Sweden’s coronavirus gamble

SWEDISH CULTURE AND the country’s national psyche are often described using the word lagom, which defies simple translation, but is defined variously as “just the right amount,” “in balance,” or “moderation.” It describes generally the even-keeled ways of Scandinavia’s most populous country, but it now also extends to Sweden’s controversial approach to the coronavirus pandemic.

While virtually every country being hit by the virus has raced to institute near lockdowns of society, with the enormous disruption and economic convulsions that come with it, Sweden has followed a much more measured path.

Government authorities strongly urge social distancing, visitors to nursing homes — which have been hit hard by the virus  — are banned, and high schools and universities have closed and moved to remote learning. But younger grade schools are still in session, stores, bars and restaurants are open, and virtually no one is wearing a mask. People are encouraged to work from home if they can, but there has been no blanket shutdown of businesses.
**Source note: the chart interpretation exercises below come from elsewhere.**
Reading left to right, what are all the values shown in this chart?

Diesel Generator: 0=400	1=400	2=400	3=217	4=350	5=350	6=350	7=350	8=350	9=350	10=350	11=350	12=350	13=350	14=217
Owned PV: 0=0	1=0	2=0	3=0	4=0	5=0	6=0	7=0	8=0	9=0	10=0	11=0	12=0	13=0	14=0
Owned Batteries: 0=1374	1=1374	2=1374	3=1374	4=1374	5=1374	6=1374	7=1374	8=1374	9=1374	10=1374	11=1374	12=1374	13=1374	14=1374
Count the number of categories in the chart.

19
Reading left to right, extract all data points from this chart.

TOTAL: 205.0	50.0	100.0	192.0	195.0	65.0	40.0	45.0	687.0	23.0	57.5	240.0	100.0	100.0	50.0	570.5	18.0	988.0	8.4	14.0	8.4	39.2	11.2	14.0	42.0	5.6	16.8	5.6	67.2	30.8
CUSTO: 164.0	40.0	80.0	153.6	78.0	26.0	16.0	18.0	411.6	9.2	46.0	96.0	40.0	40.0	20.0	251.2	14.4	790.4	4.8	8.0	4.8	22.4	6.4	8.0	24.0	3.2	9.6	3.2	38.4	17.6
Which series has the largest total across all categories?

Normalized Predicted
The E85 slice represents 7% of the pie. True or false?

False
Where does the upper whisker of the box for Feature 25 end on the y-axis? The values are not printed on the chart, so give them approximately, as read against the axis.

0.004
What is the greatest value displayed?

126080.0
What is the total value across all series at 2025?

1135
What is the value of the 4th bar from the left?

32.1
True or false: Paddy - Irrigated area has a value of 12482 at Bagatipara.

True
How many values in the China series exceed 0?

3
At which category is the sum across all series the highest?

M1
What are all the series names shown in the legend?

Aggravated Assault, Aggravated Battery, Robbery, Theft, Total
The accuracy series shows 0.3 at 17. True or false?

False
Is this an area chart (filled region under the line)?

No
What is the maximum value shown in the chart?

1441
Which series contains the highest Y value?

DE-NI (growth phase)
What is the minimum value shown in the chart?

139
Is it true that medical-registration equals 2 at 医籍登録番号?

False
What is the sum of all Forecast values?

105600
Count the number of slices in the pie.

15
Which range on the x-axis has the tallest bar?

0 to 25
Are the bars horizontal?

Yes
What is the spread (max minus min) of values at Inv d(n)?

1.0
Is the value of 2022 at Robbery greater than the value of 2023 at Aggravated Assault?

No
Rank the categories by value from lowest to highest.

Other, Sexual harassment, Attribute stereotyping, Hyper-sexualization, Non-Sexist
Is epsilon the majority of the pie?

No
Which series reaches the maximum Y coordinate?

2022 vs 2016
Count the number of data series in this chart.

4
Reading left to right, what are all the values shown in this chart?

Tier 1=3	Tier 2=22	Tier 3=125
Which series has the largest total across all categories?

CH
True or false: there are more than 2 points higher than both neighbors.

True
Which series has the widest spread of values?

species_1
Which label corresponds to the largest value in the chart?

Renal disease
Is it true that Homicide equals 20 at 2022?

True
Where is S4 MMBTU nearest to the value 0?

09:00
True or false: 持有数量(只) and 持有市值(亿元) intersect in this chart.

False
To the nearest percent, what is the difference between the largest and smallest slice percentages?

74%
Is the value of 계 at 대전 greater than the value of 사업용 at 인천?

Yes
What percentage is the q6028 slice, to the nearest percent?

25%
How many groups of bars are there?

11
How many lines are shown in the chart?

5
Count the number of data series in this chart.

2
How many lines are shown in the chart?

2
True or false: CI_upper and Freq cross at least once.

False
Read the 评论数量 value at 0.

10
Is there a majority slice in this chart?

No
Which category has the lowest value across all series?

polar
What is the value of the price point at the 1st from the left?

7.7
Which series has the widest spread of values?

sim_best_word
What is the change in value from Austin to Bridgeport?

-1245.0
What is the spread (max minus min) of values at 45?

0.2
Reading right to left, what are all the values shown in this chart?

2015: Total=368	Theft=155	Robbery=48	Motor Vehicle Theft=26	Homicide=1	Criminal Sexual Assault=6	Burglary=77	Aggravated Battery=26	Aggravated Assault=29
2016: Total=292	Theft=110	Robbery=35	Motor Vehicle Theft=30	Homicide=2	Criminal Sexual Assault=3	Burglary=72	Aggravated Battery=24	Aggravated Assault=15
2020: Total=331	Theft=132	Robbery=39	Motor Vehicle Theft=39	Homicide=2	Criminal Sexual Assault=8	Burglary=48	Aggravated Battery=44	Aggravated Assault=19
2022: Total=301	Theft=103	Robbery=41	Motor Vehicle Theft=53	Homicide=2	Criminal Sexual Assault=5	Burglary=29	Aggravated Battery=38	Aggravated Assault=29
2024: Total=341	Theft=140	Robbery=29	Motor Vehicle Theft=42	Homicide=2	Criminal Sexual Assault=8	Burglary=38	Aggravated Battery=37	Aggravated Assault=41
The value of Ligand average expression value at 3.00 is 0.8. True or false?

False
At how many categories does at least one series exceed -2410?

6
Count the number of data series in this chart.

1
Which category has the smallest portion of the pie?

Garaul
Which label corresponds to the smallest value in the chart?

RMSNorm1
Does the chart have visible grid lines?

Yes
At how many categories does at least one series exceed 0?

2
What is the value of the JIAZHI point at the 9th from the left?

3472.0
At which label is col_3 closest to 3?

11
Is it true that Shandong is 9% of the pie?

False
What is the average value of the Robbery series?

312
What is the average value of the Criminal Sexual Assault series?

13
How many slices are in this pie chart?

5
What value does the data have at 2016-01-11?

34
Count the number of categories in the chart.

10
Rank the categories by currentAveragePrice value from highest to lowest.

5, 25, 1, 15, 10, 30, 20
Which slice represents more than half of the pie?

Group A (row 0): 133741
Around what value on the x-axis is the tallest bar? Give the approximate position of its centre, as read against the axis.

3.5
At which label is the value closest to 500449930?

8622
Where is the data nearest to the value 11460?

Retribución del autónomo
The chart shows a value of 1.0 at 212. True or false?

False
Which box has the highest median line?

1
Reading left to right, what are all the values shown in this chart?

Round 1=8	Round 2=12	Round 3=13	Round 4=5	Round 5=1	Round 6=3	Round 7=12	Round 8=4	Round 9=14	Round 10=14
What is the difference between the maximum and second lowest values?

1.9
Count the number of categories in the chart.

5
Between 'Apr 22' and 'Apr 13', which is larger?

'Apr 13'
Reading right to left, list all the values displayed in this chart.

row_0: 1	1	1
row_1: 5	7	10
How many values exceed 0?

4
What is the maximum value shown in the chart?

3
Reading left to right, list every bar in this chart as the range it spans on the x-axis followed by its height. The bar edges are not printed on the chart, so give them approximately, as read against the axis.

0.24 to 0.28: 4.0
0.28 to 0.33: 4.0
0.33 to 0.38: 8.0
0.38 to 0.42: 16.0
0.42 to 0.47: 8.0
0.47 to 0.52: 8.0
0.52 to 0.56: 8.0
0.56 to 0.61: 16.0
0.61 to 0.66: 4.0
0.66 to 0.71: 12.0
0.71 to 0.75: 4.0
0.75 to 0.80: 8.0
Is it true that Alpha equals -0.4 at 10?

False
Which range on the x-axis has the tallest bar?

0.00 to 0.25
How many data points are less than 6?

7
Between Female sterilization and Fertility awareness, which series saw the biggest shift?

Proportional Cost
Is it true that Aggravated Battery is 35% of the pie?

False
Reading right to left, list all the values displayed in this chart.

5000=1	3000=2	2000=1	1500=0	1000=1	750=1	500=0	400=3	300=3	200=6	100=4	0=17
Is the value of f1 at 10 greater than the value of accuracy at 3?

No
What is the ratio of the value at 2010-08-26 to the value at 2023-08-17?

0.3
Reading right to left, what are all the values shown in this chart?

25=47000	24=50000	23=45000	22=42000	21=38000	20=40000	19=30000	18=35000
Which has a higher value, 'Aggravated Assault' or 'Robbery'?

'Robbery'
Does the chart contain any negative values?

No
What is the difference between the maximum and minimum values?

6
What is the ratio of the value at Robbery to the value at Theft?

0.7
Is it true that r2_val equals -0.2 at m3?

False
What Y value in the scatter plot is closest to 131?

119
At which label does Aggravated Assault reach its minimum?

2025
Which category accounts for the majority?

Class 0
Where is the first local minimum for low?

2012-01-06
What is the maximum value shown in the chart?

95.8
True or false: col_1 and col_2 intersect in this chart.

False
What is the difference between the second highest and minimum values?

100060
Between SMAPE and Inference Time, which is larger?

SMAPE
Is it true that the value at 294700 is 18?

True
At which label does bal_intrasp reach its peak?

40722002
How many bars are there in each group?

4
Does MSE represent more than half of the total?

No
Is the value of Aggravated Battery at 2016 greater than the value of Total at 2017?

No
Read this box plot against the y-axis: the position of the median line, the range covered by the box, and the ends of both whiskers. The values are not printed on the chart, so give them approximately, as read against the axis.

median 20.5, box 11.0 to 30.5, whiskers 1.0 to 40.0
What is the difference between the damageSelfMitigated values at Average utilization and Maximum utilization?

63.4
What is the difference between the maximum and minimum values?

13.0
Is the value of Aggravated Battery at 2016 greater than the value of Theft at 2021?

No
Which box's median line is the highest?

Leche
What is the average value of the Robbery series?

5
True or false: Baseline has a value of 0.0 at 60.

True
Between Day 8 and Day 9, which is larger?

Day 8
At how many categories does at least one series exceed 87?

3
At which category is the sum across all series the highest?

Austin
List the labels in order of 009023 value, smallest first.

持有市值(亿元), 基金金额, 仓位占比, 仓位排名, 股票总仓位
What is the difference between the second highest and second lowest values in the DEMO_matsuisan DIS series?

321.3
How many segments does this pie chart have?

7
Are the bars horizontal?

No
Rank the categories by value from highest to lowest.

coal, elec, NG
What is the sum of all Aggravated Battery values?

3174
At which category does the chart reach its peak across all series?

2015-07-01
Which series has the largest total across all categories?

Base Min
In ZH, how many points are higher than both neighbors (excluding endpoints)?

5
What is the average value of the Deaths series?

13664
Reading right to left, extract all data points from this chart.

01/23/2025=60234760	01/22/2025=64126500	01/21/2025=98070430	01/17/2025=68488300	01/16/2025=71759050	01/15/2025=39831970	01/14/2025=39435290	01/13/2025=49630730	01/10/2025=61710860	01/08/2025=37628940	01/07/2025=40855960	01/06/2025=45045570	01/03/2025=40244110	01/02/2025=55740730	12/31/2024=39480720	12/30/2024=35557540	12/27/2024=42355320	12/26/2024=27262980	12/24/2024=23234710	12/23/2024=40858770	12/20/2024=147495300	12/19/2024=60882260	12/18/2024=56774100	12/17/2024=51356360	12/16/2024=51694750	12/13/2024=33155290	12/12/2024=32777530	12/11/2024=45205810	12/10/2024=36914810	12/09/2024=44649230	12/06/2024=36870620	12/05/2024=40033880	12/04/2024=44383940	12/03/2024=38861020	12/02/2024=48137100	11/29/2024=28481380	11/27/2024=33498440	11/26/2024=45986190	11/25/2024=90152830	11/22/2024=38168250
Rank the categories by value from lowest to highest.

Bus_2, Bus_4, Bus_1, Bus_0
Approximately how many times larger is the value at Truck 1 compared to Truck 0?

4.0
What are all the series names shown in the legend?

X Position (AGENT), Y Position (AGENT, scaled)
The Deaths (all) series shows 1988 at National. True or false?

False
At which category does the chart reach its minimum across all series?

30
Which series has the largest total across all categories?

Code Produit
The approach has drawn sharp criticism from some public health experts who say the country is recklessly endangering lives. But we may not be able to offer a full appraisal of Sweden’s approach for a couple of years. The broad truth offered by Soren Kierkegaard, the philosopher from neighboring Denmark, captures well the particular challenge of decision-making in the middle of a pandemic with a previously unknown virus: “Life can only be understood backwards; but it must be lived forwards.”

For now, it seems most in Sweden are comfortable living forward under the more modulated approach devised by public health authorities there.